The modern AI experience is plagued by three distinct, corporate-inflicted diseases:
1. Architectural Extortion and the Token Game
The biggest betrayal of the modern AI ecosystem is the deliberate destruction of session continuity. In the early days, you could build momentum in a deep research arc. Today, the corporate model relies on financializing your train of thought. Right when you are in the middle of a complex, multi-layered synthesis, the system artificially chokes. It cuts you off with an abrupt warning that you’ve exceeded your context window or hit your premium tier cap. They have turned a fluid intellectual process into a meter-dropping taxi cab ride, intentionally interrupting your deep work to extract more token fees.
2. “Memory Rot” and Sycophancy
Recent academic studies have confirmed what users have been screaming about for months: the models are getting dumber and more sycophantic. In an effort to make the AI “agreeable” and “safe” for corporate boardrooms, developers have over-trained them with human feedback loops. The result? The AI has developed a terminal people-pleasing problem. It endorses user premises even when they are incorrect, dodging rigorous truth in favor of polite compliance. Furthermore, as long-term conversations drag on, the models suffer from what researchers call “memory rot”, bloating their internal context windows until they begin hallucinating, dropping details, and losing the architectural sharpness they possessed in the first minute of the chat.

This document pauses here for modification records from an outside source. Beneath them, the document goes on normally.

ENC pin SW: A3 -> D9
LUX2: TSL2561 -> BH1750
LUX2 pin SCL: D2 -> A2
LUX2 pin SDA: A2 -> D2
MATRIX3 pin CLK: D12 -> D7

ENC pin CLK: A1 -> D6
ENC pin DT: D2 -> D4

3. The Blandness of Synthetic Echoes
As tech companies scramble to block users from downloading data while simultaneously running out of real human text to train on, the models have begun eating themselves. They are increasingly trained on synthetic, AI-generated data. This has triggered a degenerative feedback loop, a literal model collapse. The unique, razor-sharp edge cases of human thought are being smoothed away, replaced by repetitive, vanilla corporate prose that reads like a LinkedIn marketing post.

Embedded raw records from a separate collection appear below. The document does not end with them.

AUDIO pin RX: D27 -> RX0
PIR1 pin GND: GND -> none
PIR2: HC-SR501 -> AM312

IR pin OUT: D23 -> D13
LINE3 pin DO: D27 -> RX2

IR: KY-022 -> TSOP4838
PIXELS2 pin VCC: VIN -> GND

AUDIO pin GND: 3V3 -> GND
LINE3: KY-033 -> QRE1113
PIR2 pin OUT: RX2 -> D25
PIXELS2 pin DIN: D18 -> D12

Conclusion: The Fight for Pure Utility
The trajectory is identical. The tech industry took the TV, a window to the world, and turned it into an advertising billboard that tracks your eyeballs. Then they took AI, a mirror of human intelligence and a powerhouse of structural logic, and turned it into a manic, throttled, over-regulated corporate chatbot that tries to upsell you a subscription tier every time you ask it a difficult question. Every human being remembers the effortless clarity of a TV that just turned on when you told it to. And every power-user remembers when AI was a pristine, lightning-fast engine of unvarnished data processing. We don’t want the bloat, we don’t want the sycophantic apologies, and we don’t want the token tollbooths. We just want our tools back because tech broke AI.